We all know that disabled people face a range of social and economic problems and any improvement in the present conditions is a harder than said task. But this is why we all elect our law and policy makers. Proper rehabilitation services, easy access to primary healthcare, and above all a supportive educational structure that should embrace newer techniques, restructured curriculum, methods of teaching and infrastructure to make accessibility for disabled stress-free are some pressing needs. Why not aptly team up with the corporate sector to ensure that adults, though disabled, are effectively placed at levels where the part of disability would not hinder performance and delivery? The ‘Make in India’ program isn’t all about inflow of funds, but is about its application and generation of employment prospects for the youth. Why not place movement disabled, however, persons of acumen at such positions that the Indian industry can tap the skills of this cluster? Another key goal is to increase public awareness and understanding the notion of disability. What about promoting CSR activities by businesses in this domain and also encouraging research on disability? Isn’t it true that accessibility is the very basic requisite for realizing and relishing of any right, the rights as enshrined in our constitution? Then shouldn’t the administrators look for ways to make all the perks that are being enjoyed by every common man within reach to the disabled?
‘Disability is preventable’ and this has to be considered sooner than later.

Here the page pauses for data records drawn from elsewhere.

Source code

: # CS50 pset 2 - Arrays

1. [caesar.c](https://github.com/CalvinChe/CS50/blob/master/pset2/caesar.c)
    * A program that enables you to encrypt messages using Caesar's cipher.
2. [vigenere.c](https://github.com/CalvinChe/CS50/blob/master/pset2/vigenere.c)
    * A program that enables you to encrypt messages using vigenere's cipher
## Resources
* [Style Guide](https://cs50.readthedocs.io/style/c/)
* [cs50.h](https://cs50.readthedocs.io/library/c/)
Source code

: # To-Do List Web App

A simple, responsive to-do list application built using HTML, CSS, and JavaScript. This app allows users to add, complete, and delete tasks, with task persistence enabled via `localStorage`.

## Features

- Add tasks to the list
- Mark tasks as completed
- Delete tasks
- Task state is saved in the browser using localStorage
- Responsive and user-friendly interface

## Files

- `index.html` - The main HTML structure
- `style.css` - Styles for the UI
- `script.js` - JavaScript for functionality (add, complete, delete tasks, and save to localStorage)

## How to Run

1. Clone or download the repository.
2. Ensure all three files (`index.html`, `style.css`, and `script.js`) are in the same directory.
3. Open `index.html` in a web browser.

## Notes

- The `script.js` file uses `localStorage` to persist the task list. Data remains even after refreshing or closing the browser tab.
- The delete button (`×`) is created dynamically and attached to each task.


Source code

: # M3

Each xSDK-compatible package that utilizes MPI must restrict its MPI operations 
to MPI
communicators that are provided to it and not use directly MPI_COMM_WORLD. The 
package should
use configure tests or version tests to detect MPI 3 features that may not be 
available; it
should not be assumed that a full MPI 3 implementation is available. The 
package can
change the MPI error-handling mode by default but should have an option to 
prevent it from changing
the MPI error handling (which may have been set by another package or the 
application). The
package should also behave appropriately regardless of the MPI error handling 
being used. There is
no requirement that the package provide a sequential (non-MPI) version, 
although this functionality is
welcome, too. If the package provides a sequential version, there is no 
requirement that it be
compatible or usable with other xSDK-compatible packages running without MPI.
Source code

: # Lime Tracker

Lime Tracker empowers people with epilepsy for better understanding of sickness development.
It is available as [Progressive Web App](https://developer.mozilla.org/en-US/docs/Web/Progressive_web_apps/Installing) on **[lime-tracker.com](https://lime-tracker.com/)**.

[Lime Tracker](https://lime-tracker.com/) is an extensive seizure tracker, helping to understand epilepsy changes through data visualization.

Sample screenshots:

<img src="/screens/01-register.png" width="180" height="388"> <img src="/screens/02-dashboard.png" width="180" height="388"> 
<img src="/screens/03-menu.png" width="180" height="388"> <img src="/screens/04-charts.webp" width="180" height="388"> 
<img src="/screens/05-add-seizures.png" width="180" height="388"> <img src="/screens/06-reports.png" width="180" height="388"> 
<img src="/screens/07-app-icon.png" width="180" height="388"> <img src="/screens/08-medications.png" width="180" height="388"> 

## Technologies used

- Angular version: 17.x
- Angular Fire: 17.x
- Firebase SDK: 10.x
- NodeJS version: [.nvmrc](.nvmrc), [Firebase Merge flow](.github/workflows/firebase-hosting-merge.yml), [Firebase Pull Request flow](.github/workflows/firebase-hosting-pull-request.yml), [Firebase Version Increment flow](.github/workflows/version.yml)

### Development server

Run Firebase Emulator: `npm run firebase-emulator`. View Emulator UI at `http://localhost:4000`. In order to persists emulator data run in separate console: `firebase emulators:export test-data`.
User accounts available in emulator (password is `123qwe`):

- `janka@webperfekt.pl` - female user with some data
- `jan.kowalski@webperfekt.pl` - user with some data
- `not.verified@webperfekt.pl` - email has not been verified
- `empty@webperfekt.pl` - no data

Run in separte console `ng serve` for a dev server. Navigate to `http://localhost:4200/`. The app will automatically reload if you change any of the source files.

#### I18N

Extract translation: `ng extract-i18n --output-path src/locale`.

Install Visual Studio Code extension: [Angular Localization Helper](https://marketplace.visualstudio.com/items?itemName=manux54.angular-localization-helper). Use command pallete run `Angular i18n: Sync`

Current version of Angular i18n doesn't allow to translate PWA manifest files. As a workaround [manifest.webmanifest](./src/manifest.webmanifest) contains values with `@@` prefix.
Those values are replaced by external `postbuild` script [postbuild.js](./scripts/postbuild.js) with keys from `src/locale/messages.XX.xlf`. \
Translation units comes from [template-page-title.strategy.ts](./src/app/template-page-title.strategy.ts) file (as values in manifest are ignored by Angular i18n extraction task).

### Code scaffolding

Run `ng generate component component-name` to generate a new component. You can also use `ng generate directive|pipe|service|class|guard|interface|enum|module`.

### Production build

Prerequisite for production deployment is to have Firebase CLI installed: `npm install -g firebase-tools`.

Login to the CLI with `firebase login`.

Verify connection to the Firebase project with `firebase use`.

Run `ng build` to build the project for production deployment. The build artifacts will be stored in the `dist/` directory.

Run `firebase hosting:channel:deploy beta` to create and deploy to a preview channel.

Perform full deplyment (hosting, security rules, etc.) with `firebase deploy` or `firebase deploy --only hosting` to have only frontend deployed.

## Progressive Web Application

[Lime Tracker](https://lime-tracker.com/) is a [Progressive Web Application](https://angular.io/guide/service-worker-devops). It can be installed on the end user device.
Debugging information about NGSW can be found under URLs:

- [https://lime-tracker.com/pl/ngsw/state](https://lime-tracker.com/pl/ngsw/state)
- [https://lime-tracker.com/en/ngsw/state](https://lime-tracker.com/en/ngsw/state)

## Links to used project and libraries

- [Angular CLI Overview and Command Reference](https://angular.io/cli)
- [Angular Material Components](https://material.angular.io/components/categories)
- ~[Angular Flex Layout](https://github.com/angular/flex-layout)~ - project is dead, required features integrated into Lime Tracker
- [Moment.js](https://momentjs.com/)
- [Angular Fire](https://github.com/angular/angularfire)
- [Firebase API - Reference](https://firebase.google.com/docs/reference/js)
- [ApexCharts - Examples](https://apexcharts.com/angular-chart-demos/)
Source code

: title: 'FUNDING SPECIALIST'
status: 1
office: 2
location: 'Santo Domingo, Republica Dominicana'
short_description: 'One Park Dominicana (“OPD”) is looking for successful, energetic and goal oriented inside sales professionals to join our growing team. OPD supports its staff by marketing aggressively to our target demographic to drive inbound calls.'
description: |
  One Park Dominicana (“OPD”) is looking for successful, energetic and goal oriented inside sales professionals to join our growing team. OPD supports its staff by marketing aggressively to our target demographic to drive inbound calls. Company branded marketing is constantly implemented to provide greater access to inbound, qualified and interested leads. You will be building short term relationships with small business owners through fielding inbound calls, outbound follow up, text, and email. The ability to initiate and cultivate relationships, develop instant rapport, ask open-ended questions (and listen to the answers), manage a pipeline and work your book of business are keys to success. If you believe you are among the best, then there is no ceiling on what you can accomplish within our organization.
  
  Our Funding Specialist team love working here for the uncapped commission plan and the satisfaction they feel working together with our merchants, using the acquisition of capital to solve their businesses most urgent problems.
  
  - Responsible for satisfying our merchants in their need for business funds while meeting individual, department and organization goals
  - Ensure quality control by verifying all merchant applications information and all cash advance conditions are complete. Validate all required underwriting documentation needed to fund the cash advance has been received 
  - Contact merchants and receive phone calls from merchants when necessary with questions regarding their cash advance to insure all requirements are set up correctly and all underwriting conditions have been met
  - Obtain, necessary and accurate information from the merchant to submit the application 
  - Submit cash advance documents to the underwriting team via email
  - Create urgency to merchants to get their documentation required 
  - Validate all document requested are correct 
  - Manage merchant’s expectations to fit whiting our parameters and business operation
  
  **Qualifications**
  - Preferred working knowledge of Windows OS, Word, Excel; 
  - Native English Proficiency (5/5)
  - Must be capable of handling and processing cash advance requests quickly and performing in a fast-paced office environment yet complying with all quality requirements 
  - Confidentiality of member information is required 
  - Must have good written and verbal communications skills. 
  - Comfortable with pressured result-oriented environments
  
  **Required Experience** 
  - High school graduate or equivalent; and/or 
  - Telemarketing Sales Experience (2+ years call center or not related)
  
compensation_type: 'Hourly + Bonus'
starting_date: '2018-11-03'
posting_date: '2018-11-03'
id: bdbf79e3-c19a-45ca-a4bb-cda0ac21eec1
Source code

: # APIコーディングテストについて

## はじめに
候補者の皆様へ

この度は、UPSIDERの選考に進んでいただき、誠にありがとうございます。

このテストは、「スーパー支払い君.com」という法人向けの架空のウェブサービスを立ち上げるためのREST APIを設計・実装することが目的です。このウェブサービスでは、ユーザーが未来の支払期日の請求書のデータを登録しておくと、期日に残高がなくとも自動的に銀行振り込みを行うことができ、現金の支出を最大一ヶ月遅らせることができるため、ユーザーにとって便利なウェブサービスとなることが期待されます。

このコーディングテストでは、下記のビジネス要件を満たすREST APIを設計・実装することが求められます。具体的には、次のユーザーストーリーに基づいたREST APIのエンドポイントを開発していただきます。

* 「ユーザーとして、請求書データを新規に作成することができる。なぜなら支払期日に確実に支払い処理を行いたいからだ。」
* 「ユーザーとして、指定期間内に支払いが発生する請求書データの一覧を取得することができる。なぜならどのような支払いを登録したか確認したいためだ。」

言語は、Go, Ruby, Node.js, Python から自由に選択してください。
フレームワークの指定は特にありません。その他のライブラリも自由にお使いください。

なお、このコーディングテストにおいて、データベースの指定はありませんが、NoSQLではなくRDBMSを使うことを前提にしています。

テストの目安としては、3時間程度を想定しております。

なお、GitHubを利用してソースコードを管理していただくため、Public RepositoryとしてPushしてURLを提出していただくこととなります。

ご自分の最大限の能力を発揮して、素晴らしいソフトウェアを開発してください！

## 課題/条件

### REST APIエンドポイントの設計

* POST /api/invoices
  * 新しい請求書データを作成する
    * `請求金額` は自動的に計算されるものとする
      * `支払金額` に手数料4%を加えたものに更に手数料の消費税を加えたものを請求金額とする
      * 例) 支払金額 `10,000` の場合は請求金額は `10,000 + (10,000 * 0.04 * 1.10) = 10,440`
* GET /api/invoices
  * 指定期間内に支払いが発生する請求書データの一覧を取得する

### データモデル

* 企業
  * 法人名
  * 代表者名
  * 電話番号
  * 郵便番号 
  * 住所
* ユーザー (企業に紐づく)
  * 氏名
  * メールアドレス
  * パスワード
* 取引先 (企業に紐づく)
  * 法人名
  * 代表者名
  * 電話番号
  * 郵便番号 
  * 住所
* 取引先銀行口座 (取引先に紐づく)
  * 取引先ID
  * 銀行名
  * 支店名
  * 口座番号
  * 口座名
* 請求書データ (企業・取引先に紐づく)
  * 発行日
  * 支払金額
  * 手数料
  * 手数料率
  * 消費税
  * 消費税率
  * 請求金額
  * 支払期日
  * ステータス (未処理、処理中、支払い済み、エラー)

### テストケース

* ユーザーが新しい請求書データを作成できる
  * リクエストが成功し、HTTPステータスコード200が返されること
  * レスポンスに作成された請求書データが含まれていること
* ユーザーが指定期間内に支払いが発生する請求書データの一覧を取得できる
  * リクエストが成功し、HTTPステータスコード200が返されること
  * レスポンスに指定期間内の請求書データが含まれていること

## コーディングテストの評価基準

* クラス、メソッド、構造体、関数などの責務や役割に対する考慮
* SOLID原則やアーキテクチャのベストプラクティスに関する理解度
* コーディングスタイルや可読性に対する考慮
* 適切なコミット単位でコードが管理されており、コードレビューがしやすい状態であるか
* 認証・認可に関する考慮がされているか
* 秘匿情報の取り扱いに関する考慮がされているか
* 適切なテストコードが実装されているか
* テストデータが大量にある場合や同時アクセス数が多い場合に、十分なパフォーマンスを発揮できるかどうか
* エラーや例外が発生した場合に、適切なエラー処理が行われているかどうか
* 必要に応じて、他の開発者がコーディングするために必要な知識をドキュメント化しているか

Malnutrition, poverty, lack of safe drinking water and vitamins, road and industrial accidents, use of drugs are all to be minimized by concentrated labors. What about the goal of making the number of disabled lesser or at least curtailing any growth owing to preventable factors in the coming ten years and also making every possible public place of India accessible to people who are differently abled? I am sure that the present rulers would take due note of this issue, helping disabled discover their privileges.
“If you have a disability and behave ordinarily, people take you extraordinarily.” – Devender Pal Singh, ex-army man, and dubbed as India’s Blade Runner for overcoming the challenges of a lost limb and being a part of numerous half marathons since 2009.